» **SUPPLIED PASSAGE**
[Start of Attachment]

Newbie rambling and revs_limit question
I'm researching options for storing data arriving like so
fred, apple, 2011/09/04,13:00
fred, kiwi, 2011/09/04 13:00
fred, apple, 2011/09/04 13:01
bob, apple, 2011/09/04 13:02
bob, orange, 2011/09/04 13:03
sue, plum, 2011/09/04 13:04
Basically it's source, target, timestamp. queries to this data would be:
1) who are the sources? (fred,bob,sue)
2) What has fred targeted (apple=2, kiwi=1)
3) Who asked for apples ( fred,bob)
Ideally I'd like to store every data instance including the unique timestamp, but the sheer volume seems to make that unrealistic for my resources. Initial testing seems to suggest that each document I store consumes 64KB of space (?). Each revision, even for a trivial amount of data, seems to cost 4Kb. Fortunately, most of what I want to mine can be done using aggregate data- recording fred->apple happened twice and the last time it happened is pretty much ok.
The volume is 5000 per second writes, predicted 50 million unique relationships (fred->apple, fred->kiwi). I'm still trying to decide whether I need a traditional RDBMS or a NoSQL solution, but with a nosql approach and couch the write volume is what makes me think couch + caching could be what I need.

[End of Attachment]

» **ASSIGNED TASK 1**
Render this sentence from the post about storing source, target and timestamp data into Spanish: "Each revision, even for a trivial amount of data, seems to cost 4Kb."
» **ASSIGNED TASK 2**
Pick up the post about storing source, target and timestamp data after its last sentence and write what comes next.

» **DATA**
[Start of Attachment]

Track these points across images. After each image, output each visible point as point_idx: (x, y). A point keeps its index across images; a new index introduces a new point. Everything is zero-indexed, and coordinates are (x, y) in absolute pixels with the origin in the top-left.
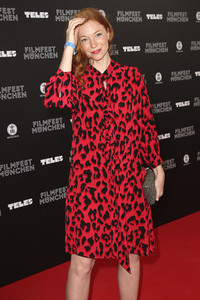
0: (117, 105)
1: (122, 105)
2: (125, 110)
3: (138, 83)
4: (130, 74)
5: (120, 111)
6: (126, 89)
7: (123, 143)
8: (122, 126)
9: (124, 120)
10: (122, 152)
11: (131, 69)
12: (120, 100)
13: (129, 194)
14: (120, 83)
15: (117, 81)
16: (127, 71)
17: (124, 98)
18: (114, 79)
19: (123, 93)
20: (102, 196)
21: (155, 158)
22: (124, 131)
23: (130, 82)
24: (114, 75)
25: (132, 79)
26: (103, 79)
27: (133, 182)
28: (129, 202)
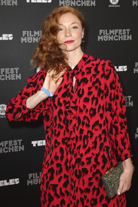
0: (82, 99)
1: (86, 100)
2: (89, 106)
3: (107, 77)
4: (100, 68)
5: (84, 107)
6: (94, 84)
7: (86, 137)
8: (86, 121)
9: (88, 115)
10: (85, 146)
11: (102, 62)
12: (85, 95)
13: (94, 189)
14: (88, 77)
15: (85, 76)
16: (97, 65)
17: (90, 93)
18: (83, 73)
19: (90, 88)
20: (63, 190)
21: (122, 151)
22: (88, 126)
23: (98, 77)
24: (84, 70)
25: (101, 73)
26: (73, 75)
27: (98, 176)
28: (94, 197)
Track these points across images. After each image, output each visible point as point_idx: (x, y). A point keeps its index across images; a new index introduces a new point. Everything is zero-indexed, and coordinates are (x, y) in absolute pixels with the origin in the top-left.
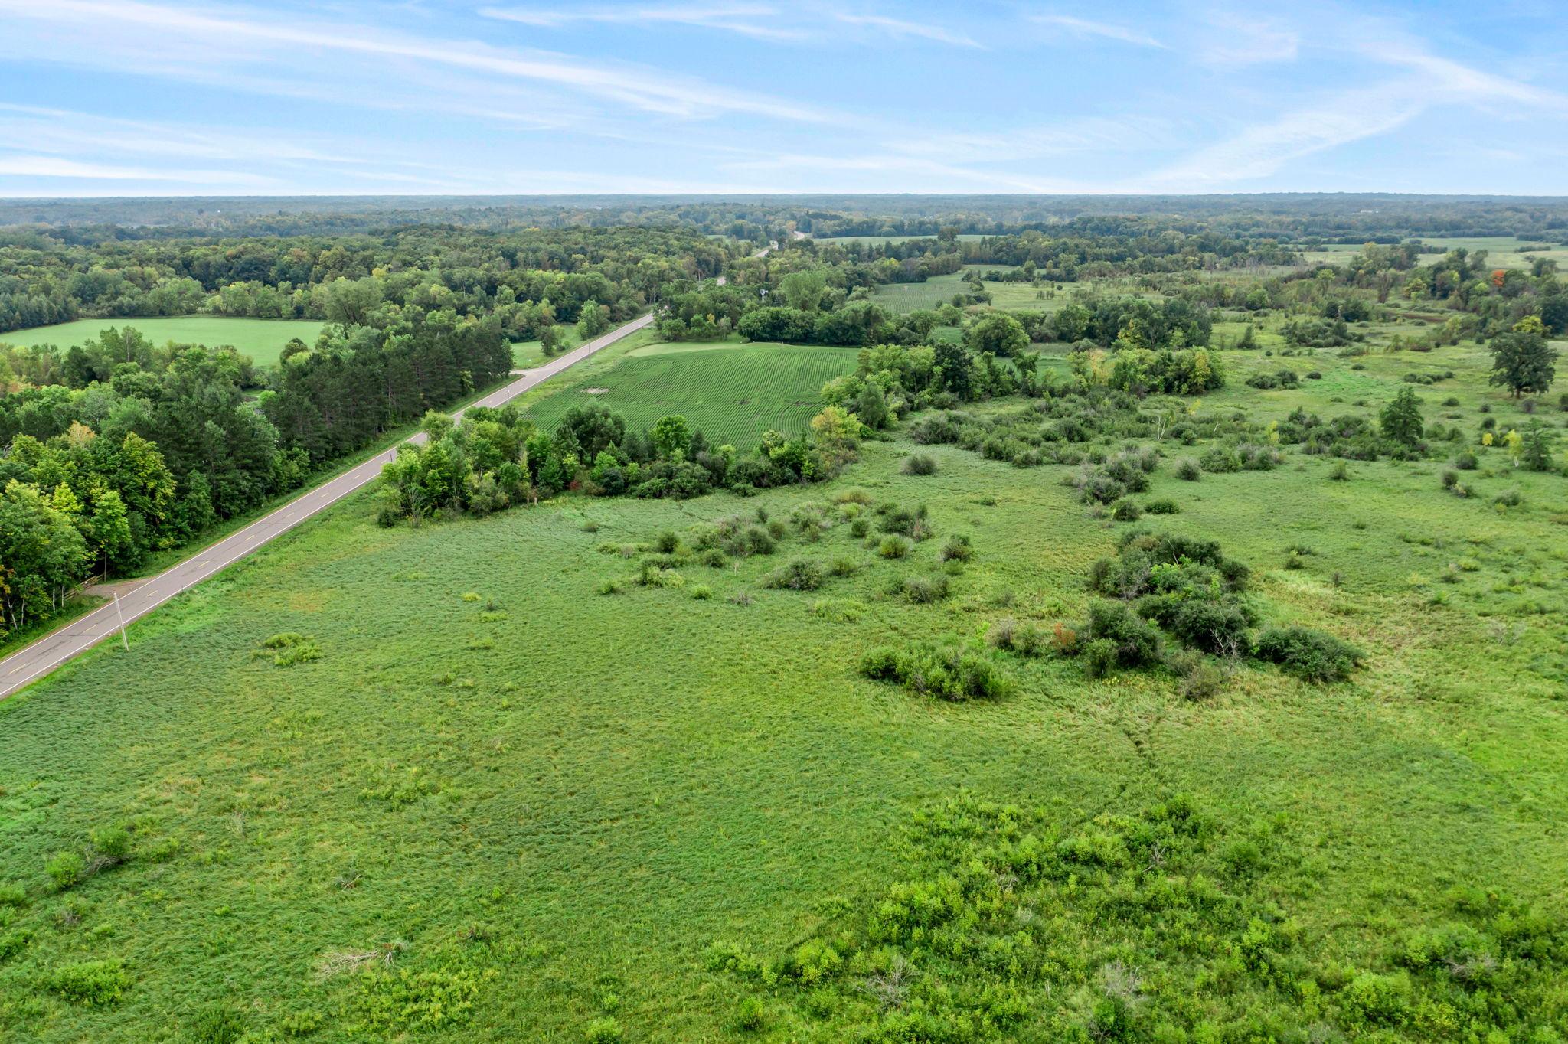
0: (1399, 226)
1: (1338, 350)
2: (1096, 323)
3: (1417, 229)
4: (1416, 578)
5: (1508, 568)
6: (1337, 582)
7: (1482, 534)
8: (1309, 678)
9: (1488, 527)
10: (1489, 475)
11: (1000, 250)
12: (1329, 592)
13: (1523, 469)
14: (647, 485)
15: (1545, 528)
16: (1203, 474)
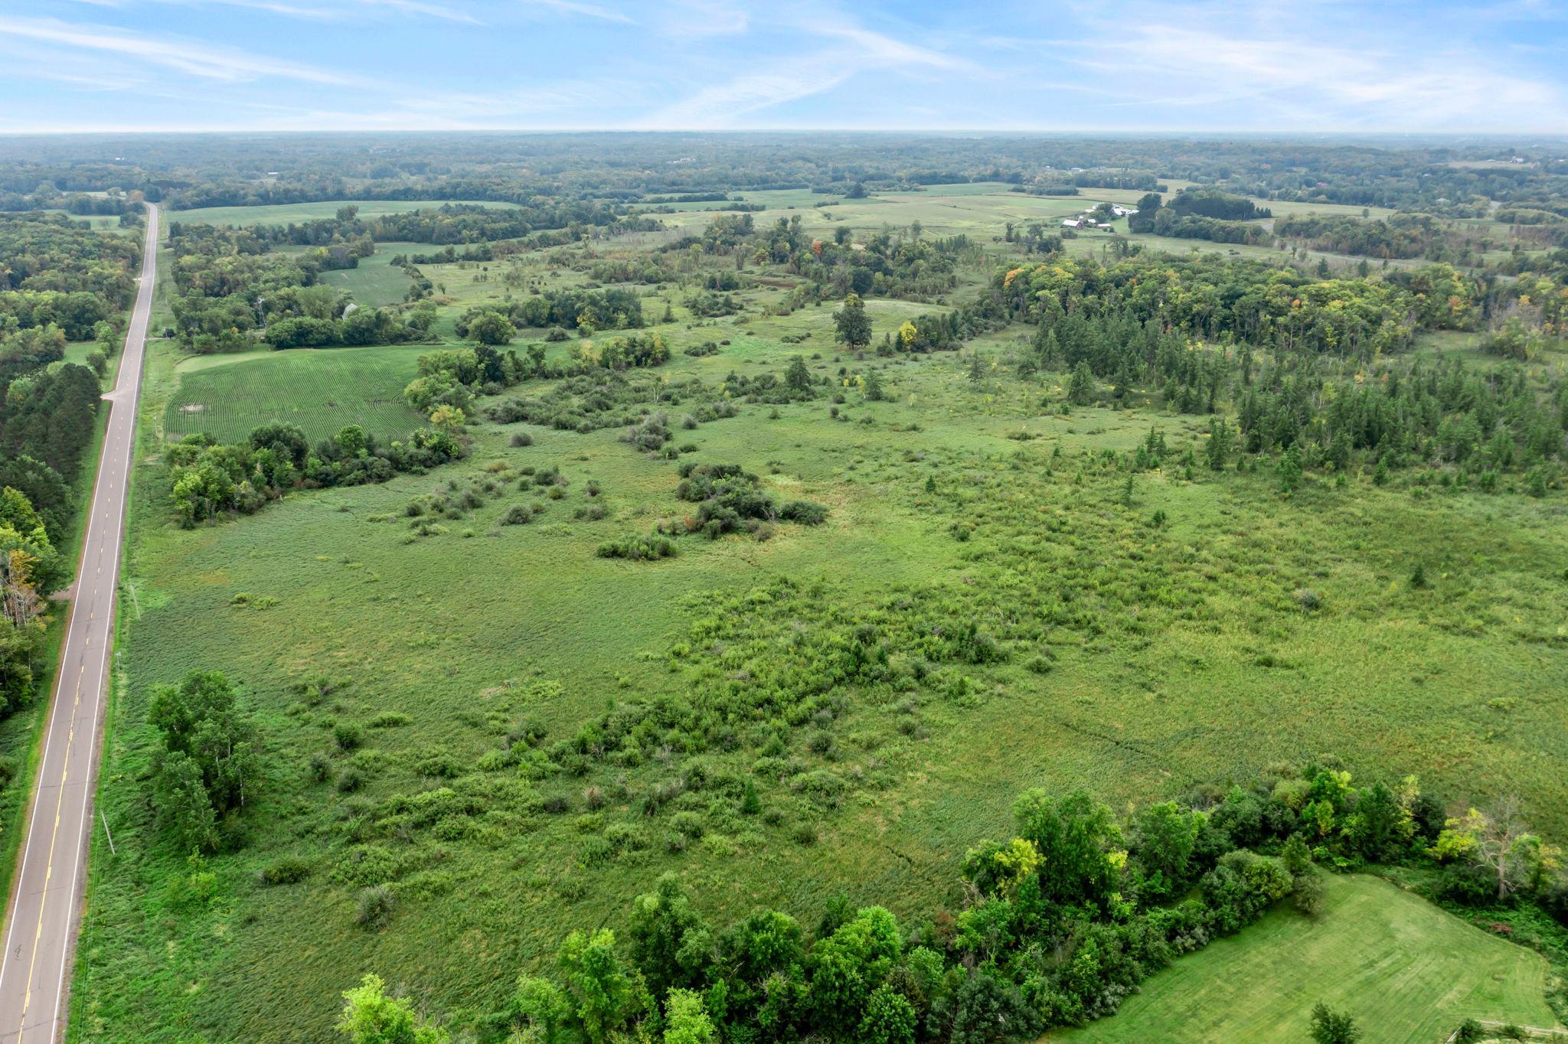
0: (721, 181)
1: (731, 319)
2: (555, 310)
3: (736, 184)
4: (836, 470)
5: (876, 459)
6: (800, 478)
7: (859, 442)
8: (808, 523)
9: (861, 438)
10: (852, 406)
11: (404, 228)
12: (798, 483)
13: (868, 399)
14: (352, 476)
15: (888, 434)
16: (699, 425)
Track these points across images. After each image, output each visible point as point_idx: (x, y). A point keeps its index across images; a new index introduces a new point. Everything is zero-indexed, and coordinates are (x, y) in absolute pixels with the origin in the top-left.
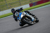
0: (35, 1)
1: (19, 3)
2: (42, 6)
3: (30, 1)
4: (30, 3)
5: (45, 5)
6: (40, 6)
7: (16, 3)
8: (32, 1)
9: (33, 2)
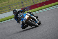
0: (27, 6)
1: (9, 8)
2: (35, 11)
3: (22, 6)
4: (22, 7)
5: (40, 10)
6: (34, 11)
7: (5, 8)
8: (24, 5)
9: (26, 6)
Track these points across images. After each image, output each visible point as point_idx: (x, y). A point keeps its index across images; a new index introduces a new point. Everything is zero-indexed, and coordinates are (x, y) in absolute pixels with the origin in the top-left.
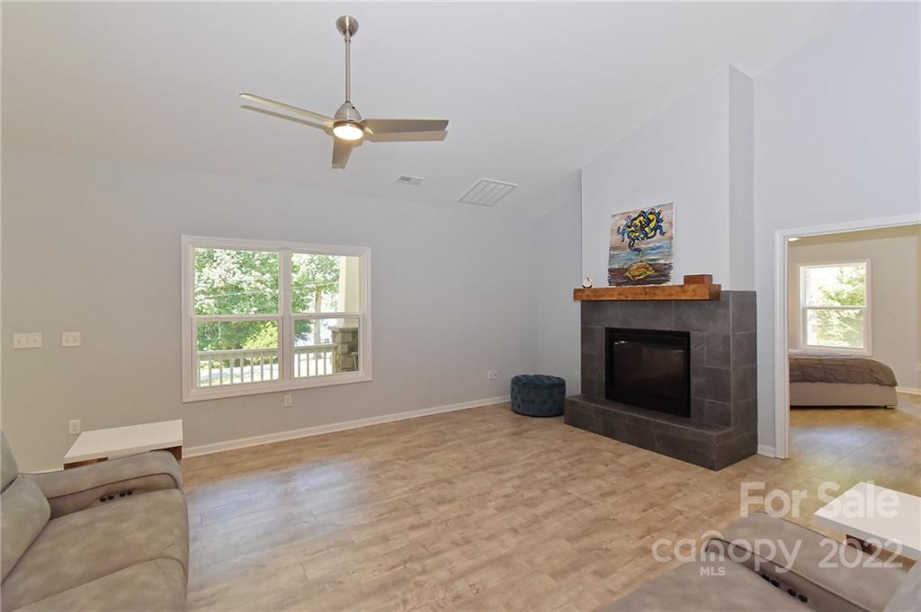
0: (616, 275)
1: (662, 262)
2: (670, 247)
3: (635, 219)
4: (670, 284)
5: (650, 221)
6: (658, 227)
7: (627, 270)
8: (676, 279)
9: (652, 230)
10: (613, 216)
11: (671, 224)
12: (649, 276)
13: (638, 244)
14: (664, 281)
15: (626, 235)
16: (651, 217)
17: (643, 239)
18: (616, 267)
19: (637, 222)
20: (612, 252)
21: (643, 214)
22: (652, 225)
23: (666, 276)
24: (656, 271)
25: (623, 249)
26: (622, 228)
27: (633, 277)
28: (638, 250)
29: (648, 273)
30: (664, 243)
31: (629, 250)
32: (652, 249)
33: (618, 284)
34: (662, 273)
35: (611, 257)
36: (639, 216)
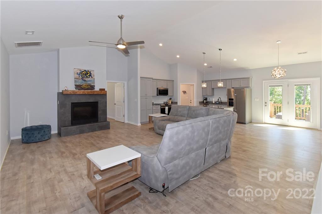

[End of Attachment]

» **EXERCISE RESPONSE 1**
Cada revisión, incluso para una cantidad trivial de datos, parece costar 4Kb.

» **EXERCISE RESPONSE 2**
I've got Couchbase Server 2.0 PR2 installed and I'm just getting started with trying to see whether this is going to be a good fit.
I was planning to use something like:
"id" : "fred-apple",
"count" : 1,
… and then set _revs_limit to 1. I would write an update handler that basically did the following
1) check to see "fred-apple" document exists, if not create one and set count 1.
2) if it did exist, update the existing item and increment counter
Each stored relationships should never consume more than 64KB since only 1 revision exists?
My question as it pertains to this actual forum: I am getting "error unknown not_implemented" when trying to set the revs_limit. Is that because the API isn't complete? Or should this work?
On a mostly unrelated note, am I am going to be able to build views that use data in the ID field and the server timestamp for the stored documents?
Any thoughts greatly appreciated.